Is the 2022 surge the result of Russia’s invasion of Ukraine? Some, but not nearly as much as I initially thought. The arms transfers you hear about all the time are overwhelmingly funded through military grant programs and not military sales programs.
Because arms sales often take years to fully implement (which is considered in arms sales pricing), I wasn’t exactly sure how to best adjust for inflation. Below, I used a GDP deflator and found that total sales volume in 2022 was only about $20 million more than 2018. Still, the Trump-approved sales during 2018 were when America, according to many foreign policy commentators, was supposedly at its worst. In other words, Trump’s behavior wasn’t supposed to become the new normal. Like with military spending, there’s a lot more Trump-Biden continuity than folks realize.
Alt text for screen readers: U.S. arms sales in 2022 surpassed Trump-era highs.
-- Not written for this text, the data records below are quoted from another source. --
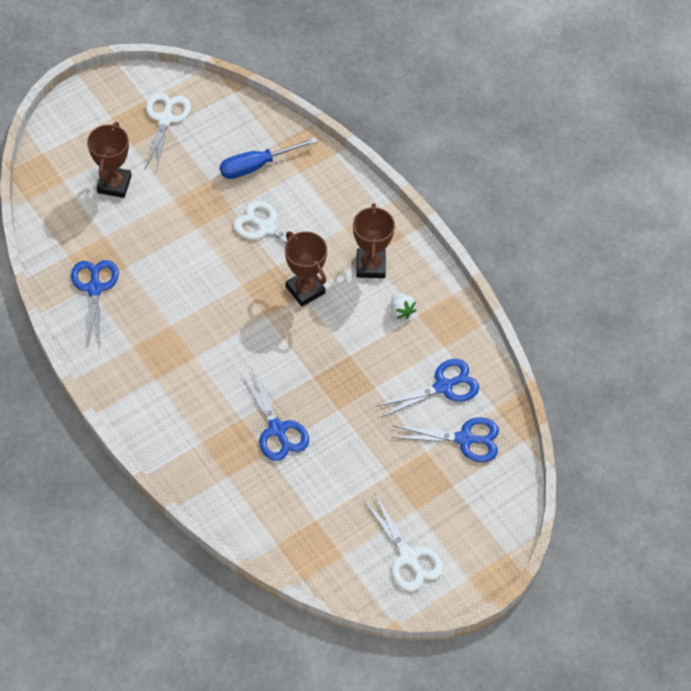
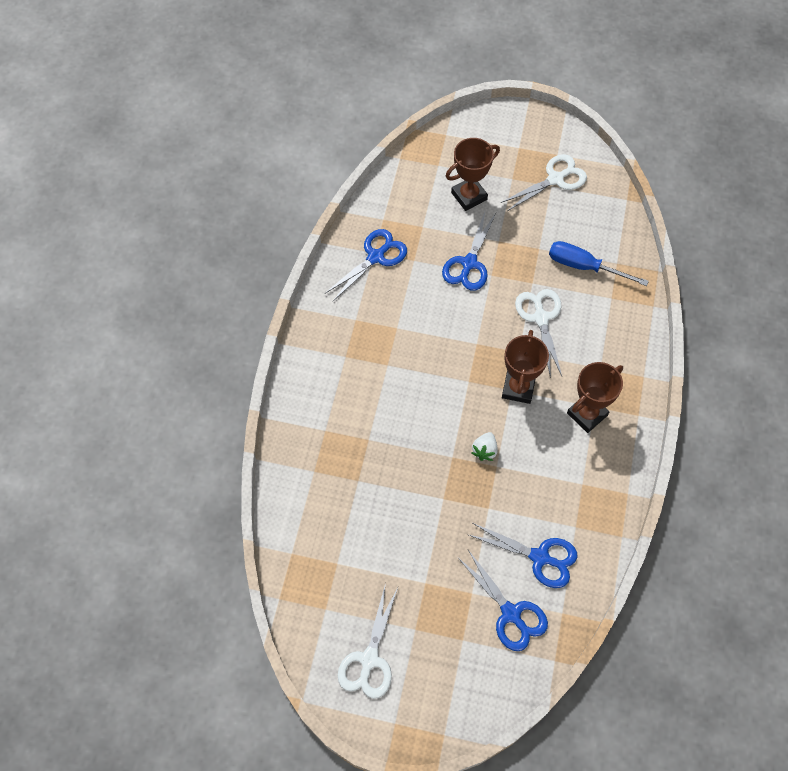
camera: 50 degrees right, 5 degrees up
blue scissors [241,368,309,461] -> blue scissors moved to [442,212,496,291]
white strawberry [391,293,417,319] -> white strawberry moved to [471,432,498,461]

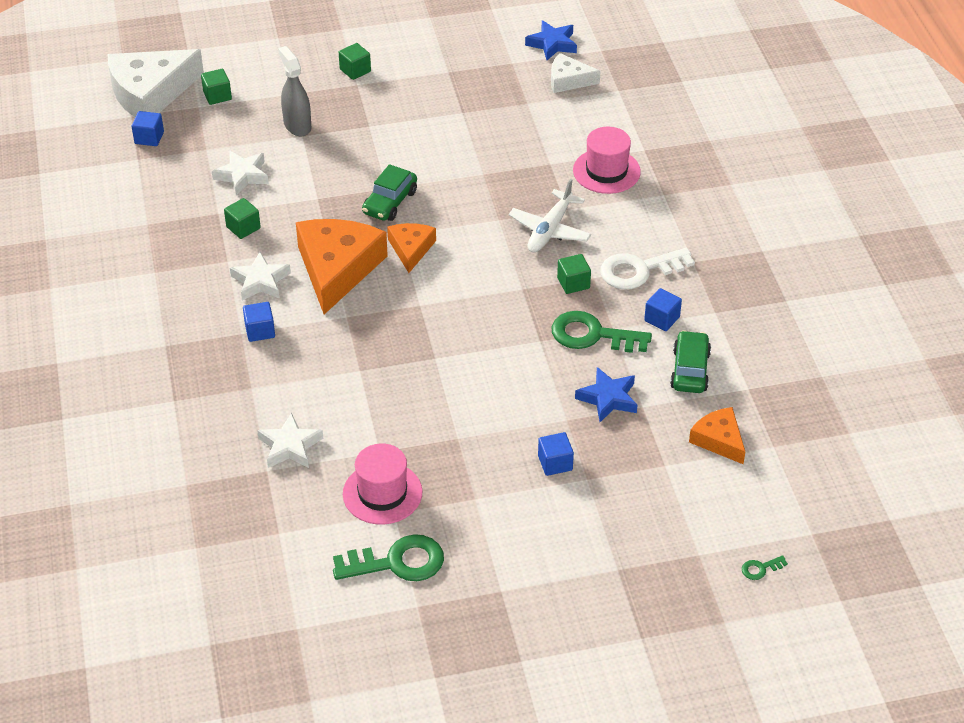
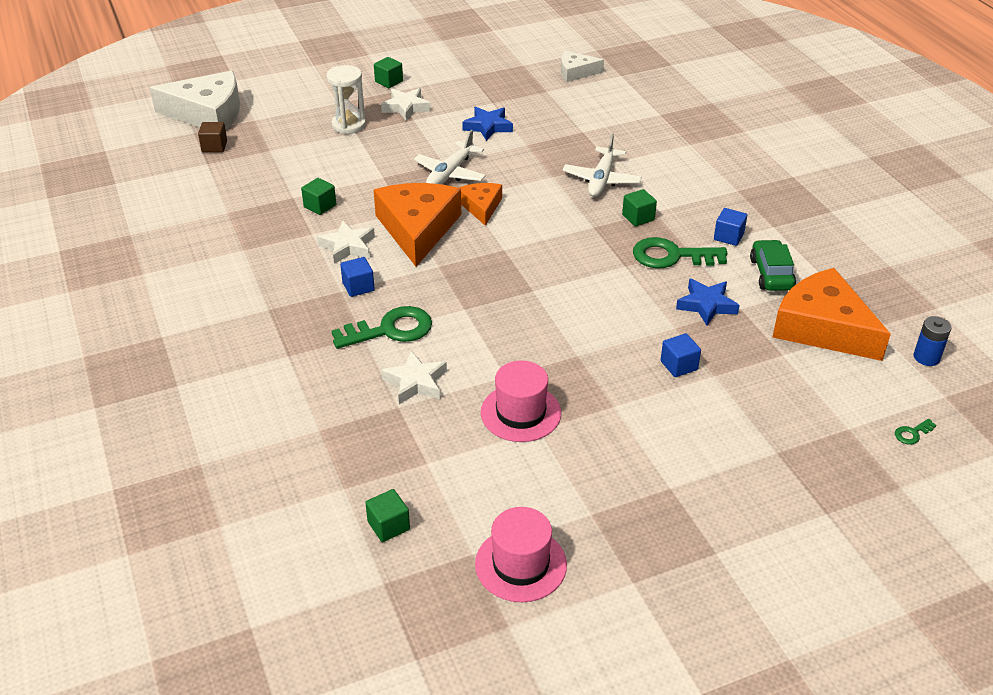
camera: 10 degrees left, 5 degrees down
white cheese [107,49,204,117] -> white cheese turned 135 degrees counterclockwise [150,70,240,130]
blue cube [131,111,164,146] -> brown cube [198,122,227,152]
green cube [201,69,232,105] -> green cube moved to [365,489,410,542]
white star [212,150,269,196] -> white star moved to [381,88,431,121]
grey spray bottle [278,46,311,136] -> white hourglass [326,65,366,134]
green key [333,534,444,581] -> green key moved to [331,306,432,349]
green car [362,164,417,221] -> white plane [414,130,486,184]
blue star [525,20,577,60] -> blue star moved to [462,107,513,141]
pink hat [573,127,641,194] -> pink hat moved to [475,507,567,602]
white key [600,248,695,290] -> none
orange cheese [689,407,745,464] -> orange cheese [773,268,891,361], size x1.88
none -> blue battery [914,316,952,366]

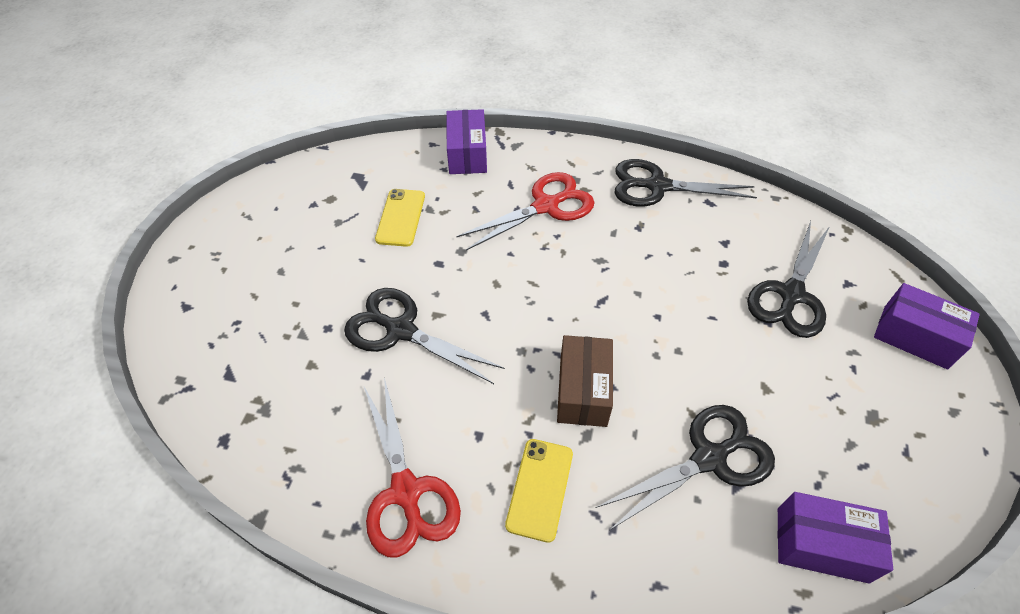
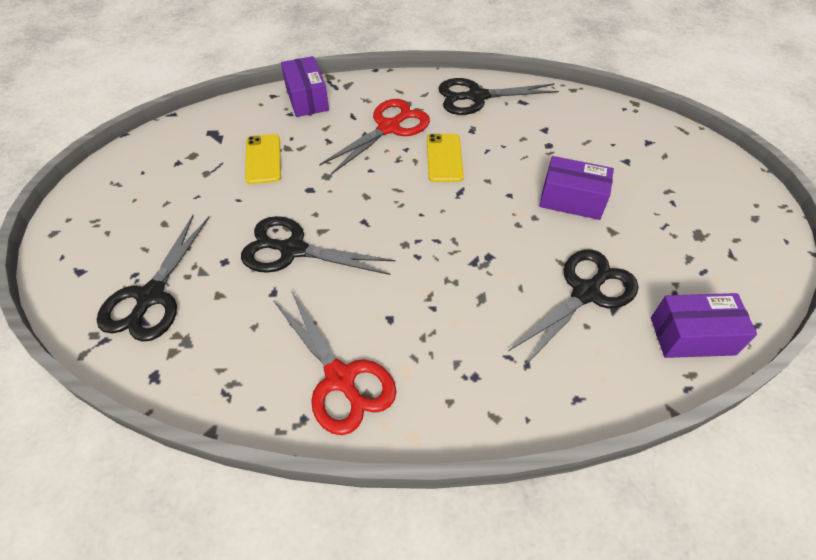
camera: 15 degrees left, 0 degrees up
yellow phone [505,439,573,543] -> yellow phone moved to [427,134,464,182]
brown box [557,335,613,427] -> none
black scissors [747,221,830,338] -> black scissors moved to [97,215,209,342]
purple box [874,283,980,369] -> purple box moved to [539,156,614,220]

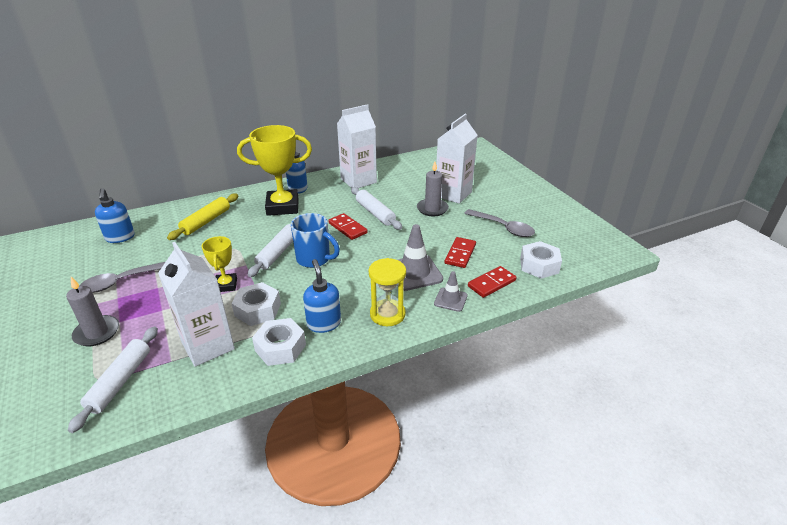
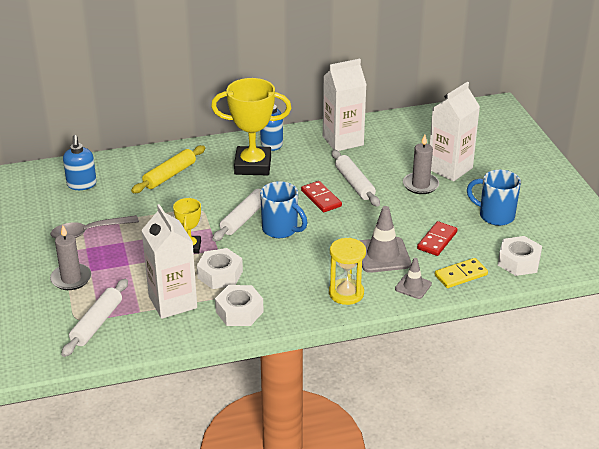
camera: 10 degrees right, 0 degrees up
blue soap dispenser [303,259,341,333] -> none
grey spoon [464,209,535,237] -> blue mug [467,169,521,226]
red domino [468,266,517,298] -> yellow domino [435,258,488,288]

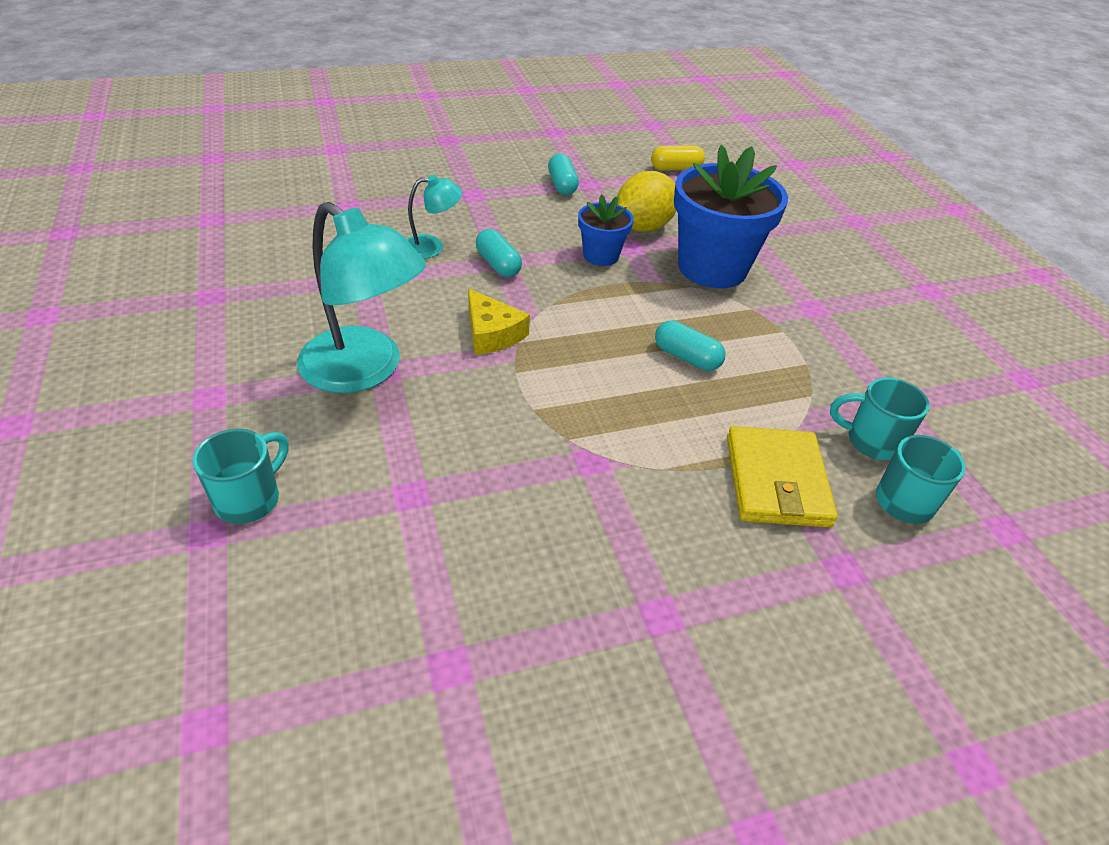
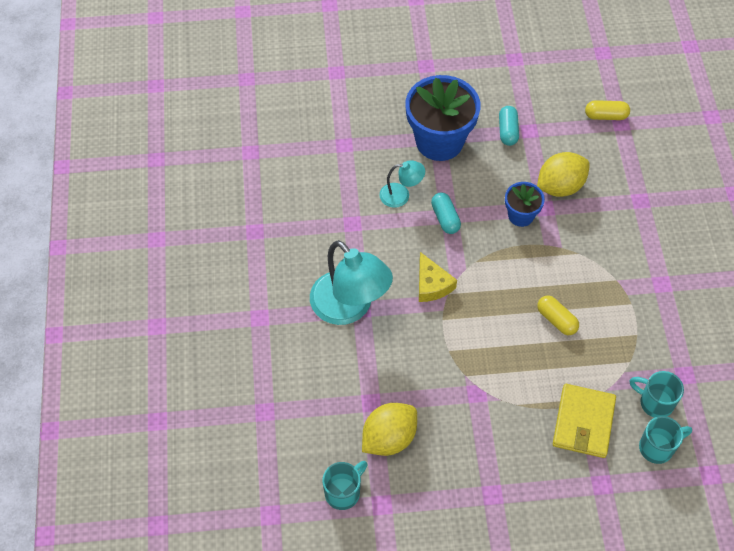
camera: 15 degrees right, 15 degrees up
turquoise mug [193,429,289,524] -> turquoise mug moved to [322,461,368,510]
turquoise capsule [655,321,726,371] -> yellow capsule [537,296,579,335]
blue flower pot [674,145,788,288] -> blue flower pot moved to [406,75,481,161]
none -> yellow lemon [362,403,417,456]

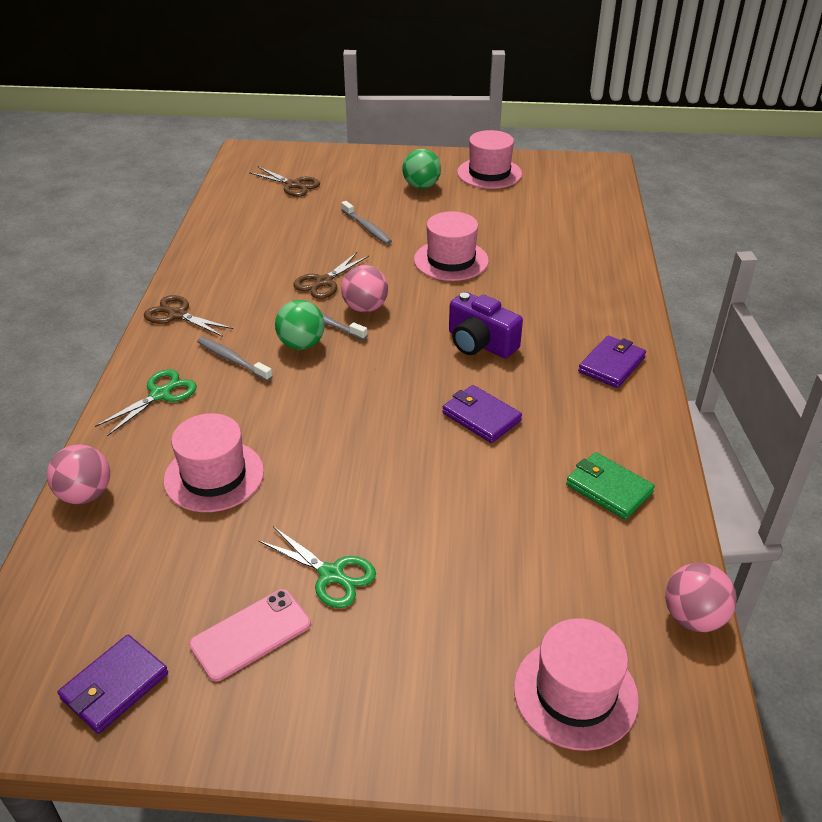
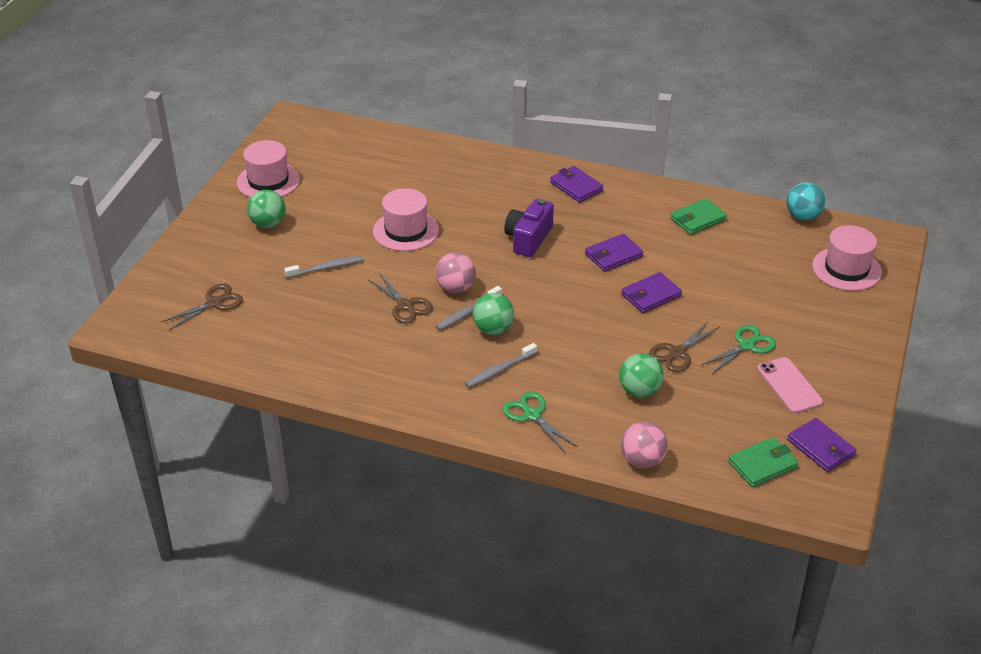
camera: 75 degrees left, 0 degrees up
brown scissors [144,295,234,337] -> brown scissors moved to [649,321,720,372]
pink hat [164,413,264,512] -> green ball [619,353,664,398]
purple camera [449,292,523,358] -> purple camera turned 150 degrees clockwise [504,199,554,257]
pink ball [665,563,737,632] -> turquoise ball [787,182,825,221]
none -> purple wallet [621,272,682,313]
none -> green wallet [728,437,798,487]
This chart has two lines that express total U.S. arms sales from 2016 to 2022. The dotted pink line shows current dollars and the solid purple one shows constant 2022 dollars. Sales in 2022 exceed the previous peak in 2018. Data via Departments of Defense and State, and Congressional Research Service. The GDP deflator comes from Office of Management and Budget Historical Table 10.1, rebaselined to fiscal year 2022.